Initiation de la corrosion par les chlorures et seuils critiques de concentration

Sur quel seuil critique de concentration en chlorures peut-on se baser pour identifier l’initiation de la corrosion ?

Initiation de la corrosion par les chlorures

La corrosion par les Chlorures

L’une des causes principales de corrosion pour les ouvrages en béton armé est la contamination aux ions chlorures. Ces éléments sont particulièrement présents en zone littorale (embruns marins ou eau de mer). Cependant, on les retrouve également dans les produits de déverglaçage des chaussées, ainsi que dans certains produits industriels servant à la fabrication du béton.

Le béton étant un matériau poreux, les chlorures le contaminent progressivement, par un processus plus ou moins lent de diffusion. A partir d’un certain seuil de concentration de ces agents pathogènes dans le béton, la corrosion s’initie. Les aciers commencent alors à se corroder localement.

L’intérêt d’identifier un seuil critique de concentration en chlorures pour un diagnostic

Lors du diagnostic d’une structure en béton armé, nous allons notamment chercher à connaître la cause de la pathologie de l’ouvrage. Pour cela, il faut prélever des échantillons de béton sur l’ouvrage. Ces prélèvements, carottes ou poudres, sont par la suite analysés en laboratoire.

Ces analyses visent à de multiples objectifs. Il s’agit d’identifier une pathologie et de déterminer son origine physico-chimique, de mesurer des propriétés physiques et/ou mécaniques… Dans le cadre d’une corrosion par les chlorures, on va pouvoir mesurer par titrimétrie ou chromatographie la concentration de ces ions dans l’échantillon. C’est le Dosage des Chlorures. Nous mesurons la quantité de chlorures présents rapportée à la masse cimentaire. Cela nous permet de déterminer le degré de contamination du béton.

La pratique courante de l’interprétation de ces mesures s’appuie sur un seuil de concentration en chlorures « universel », pour lequel nous serions certains que la corrosion par chlorures s’initie réellement. En effet, plusieurs documents réglementaires, tels que la norme EN 206 : 2016, proposent une limite de la quantité maximale de chlorures initialement présents dans la formule de béton. Dans ces textes, on retrouve souvent la valeur de 0,4% de chlorures par rapport à la masse de ciment. Cette limite ne doit en aucun cas être utilisée comme un seuil d’initiation permettant de conclure sur un éventuel risque de corrosion.

Seuil d'initiation de la corrosion par chlorures

Un seuil ou des seuils critiques de concentration en chlorures ?

Le seuil critique dépend en réalité de nombreux facteurs propres à l’acier, au béton et à l’interface acier-béton. Ce sujet a été largement étudié dans les travaux de Ueli Angst, Raoul François et Chantal Chalhoub . Un béton avec additions minérales présentera, par exemple, un seuil deux à trois fois supérieur à celui d’un béton ordinaire.

Ce seuil varie donc d’un ouvrage à l’autre. Il doit être mesuré scrupuleusement, s’il est destiné à être utilisé comme un indicateur de corrosion. En effet, pour une même concentration en chlorures libres, un ouvrage peut présenter une corrosion active (concentration supérieure à son seuil propre réel) alors qu’un autre peut être dans un état sain (concentration inférieure à son seuil réel). Par conséquent, avant de dresser des conclusions hâtives, il est capital de déterminer quel seuil critique déclenche réellement l’initiation de la corrosion sur l’ouvrage investigué.
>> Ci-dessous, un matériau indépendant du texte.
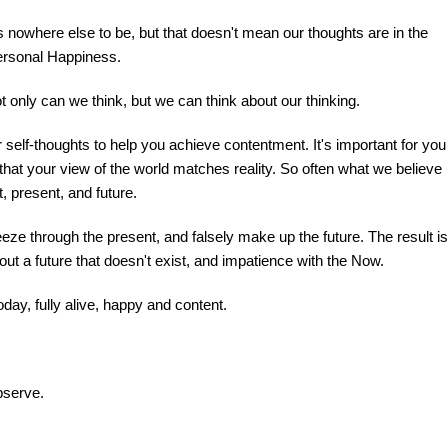
 is nowhere else to be, but that doesn't mean our thoughts are in the
personal Happiness.
t only can we think, but we can think about our thinking.
self-thoughts to help you achieve contentment. It's important for you
that your view of the world matches reality. So often what we believe
t, present, and future.
eze through the present, and falsely make up the future. The result is
out a future that doesn't exist, and impatience with the Now.
oday, fully alive, happy and content.
bserve.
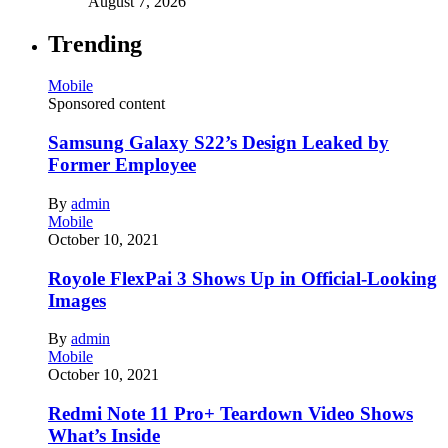
August 7, 2026
Trending
Mobile
Sponsored content
Samsung Galaxy S22’s Design Leaked by
Former Employee
By
admin
Mobile
October 10, 2021
Royole FlexPai 3 Shows Up in Official-Looking
Images
By
admin
Mobile
October 10, 2021
Redmi Note 11 Pro+ Teardown Video Shows
What’s Inside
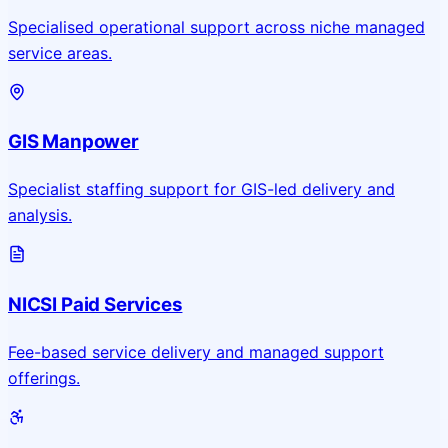
Specialised operational support across niche managed
service areas.
GIS Manpower
Specialist staffing support for GIS-led delivery and
analysis.
NICSI Paid Services
Fee-based service delivery and managed support
offerings.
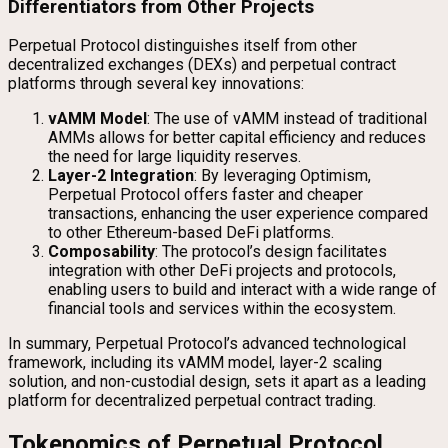
Differentiators from Other Projects
Perpetual Protocol distinguishes itself from other
decentralized exchanges (DEXs) and perpetual contract
platforms through several key innovations:
vAMM Model
: The use of vAMM instead of traditional
AMMs allows for better capital efficiency and reduces
the need for large liquidity reserves.
Layer-2 Integration
: By leveraging Optimism,
Perpetual Protocol offers faster and cheaper
transactions, enhancing the user experience compared
to other Ethereum-based DeFi platforms.
Composability
: The protocol’s design facilitates
integration with other DeFi projects and protocols,
enabling users to build and interact with a wide range of
financial tools and services within the ecosystem.
In summary, Perpetual Protocol’s advanced technological
framework, including its vAMM model, layer-2 scaling
solution, and non-custodial design, sets it apart as a leading
platform for decentralized perpetual contract trading.
Tokenomics of Perpetual Protocol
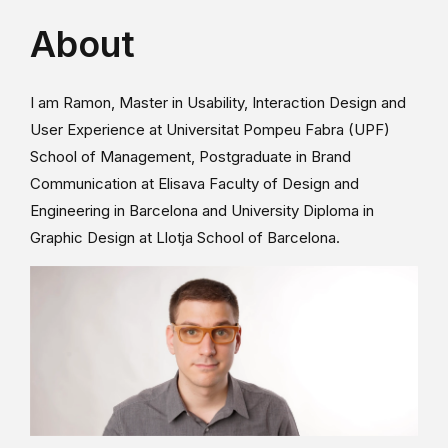
About
I am Ramon, Master in Usability, Interaction Design and
User Experience at Universitat Pompeu Fabra (UPF)
School of Management, Postgraduate in Brand
Communication at Elisava Faculty of Design and
Engineering in Barcelona and University Diploma in
Graphic Design at Llotja School of Barcelona.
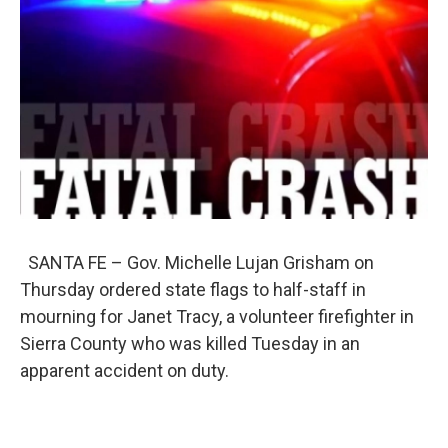
o
e
d
o
r
I
k
n
SANTA FE – Gov. Michelle Lujan Grisham on
Thursday ordered state flags to half-staff in
mourning for Janet Tracy, a volunteer firefighter in
Sierra County who was killed Tuesday in an
apparent accident on duty.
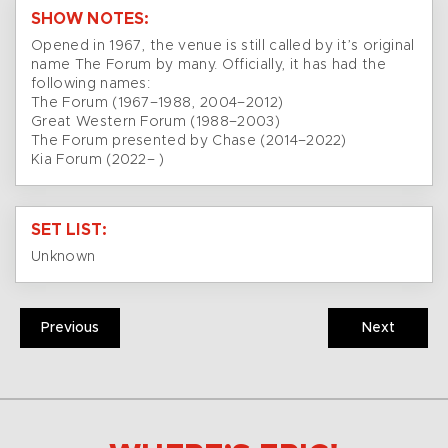
SHOW NOTES:
Opened in 1967, the venue is still called by it’s original
name The Forum by many. Officially, it has had the
following names:
The Forum (1967–1988, 2004–2012)
Great Western Forum (1988–2003)
The Forum presented by Chase (2014–2022)
Kia Forum (2022– )
SET LIST:
Unknown
Previous
Next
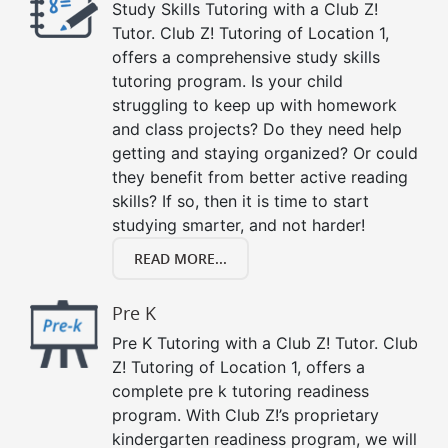
Study Skills Tutoring with a Club Z!
Tutor. Club Z! Tutoring of Location 1,
offers a comprehensive study skills
tutoring program. Is your child
struggling to keep up with homework
and class projects? Do they need help
getting and staying organized? Or could
they benefit from better active reading
skills? If so, then it is time to start
studying smarter, and not harder!
READ MORE...
Pre K
Pre K Tutoring with a Club Z! Tutor. Club
Z! Tutoring of Location 1, offers a
complete pre k tutoring readiness
program. With Club Z!’s proprietary
kindergarten readiness program, we will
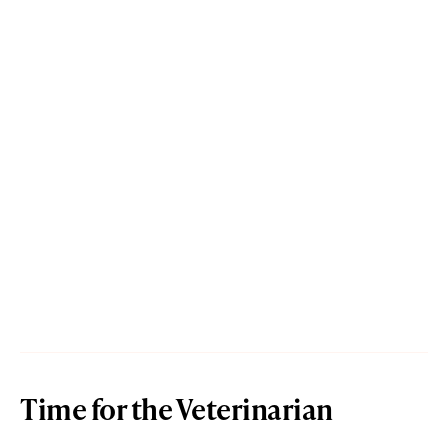
Time for the Veterinarian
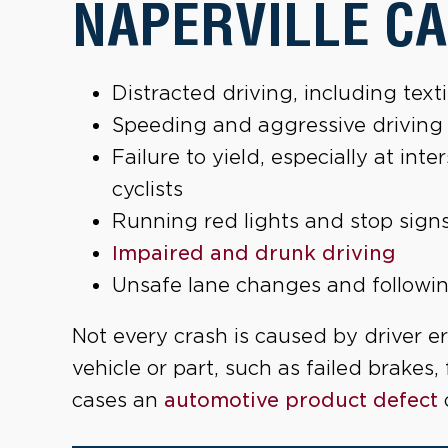
NAPERVILLE CA
Distracted driving, including tex
Speeding and aggressive driving
Failure to yield, especially at in
cyclists
Running red lights and stop sign
Impaired and drunk driving
Unsafe lane changes and followin
Not every crash is caused by driver er
vehicle or part, such as failed brakes, 
cases an
automotive product defect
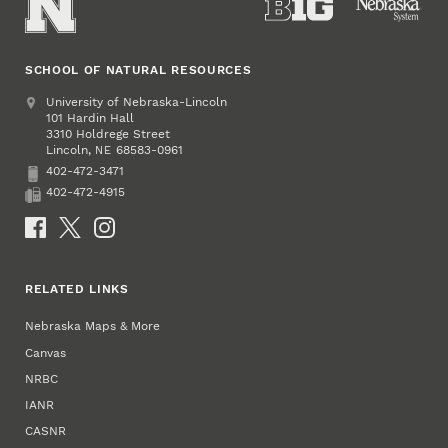
SCHOOL OF NATURAL RESOURCES
Address
University of Nebraska-Lincoln
101 Hardin Hall
3310 Holdrege Street
Lincoln
,
68583-0961
NE
402-472-3471
Phone
402-472-4915
Fax
Social Media
RELATED LINKS
Nebraska Maps & More
Canvas
NRBC
IANR
CASNR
seuils de concentration en ions chlorures pour deux bétons de nature différente

Pour conclure, nous vous proposons de découvrir notre démarche sur mesure de définition du seuil critique pertinent, ouvrage par ouvrage.

Sur la base d’un travail de recherche, CORROHM a développé un protocole innovant pour évaluer en laboratoire un seuil d’initiation propre à chaque ouvrage existant. À cet effet, on prélève dans l’ouvrage un nombre limité de carottes de béton contenant un morceau d’armature en acier. Ces carottes sont qualifiées d’anodes et sont soumises à plusieurs traitements visant à atteindre différents niveaux de contamination par les chlorures.

Naturellement, ces prélèvements sont réalisés dans des zones non critiques du point de vue mécanique. On utilise également des éprouvettes témoins en béton armé, connues et à l’état passif, qualifiées de cathodes. On réalise alors des couplages galvaniques entre les anodes contaminées et les cathodes, et on mesure les courants de corrosion échangés.

Nous sommes ainsi capables de déterminer avec précision si la corrosion a été initiée par les ions chlorures ou non, pour différents niveaux de contamination ! À partir de cette expérience, nous savons quel seuil critique convient pour l’ouvrage étudié.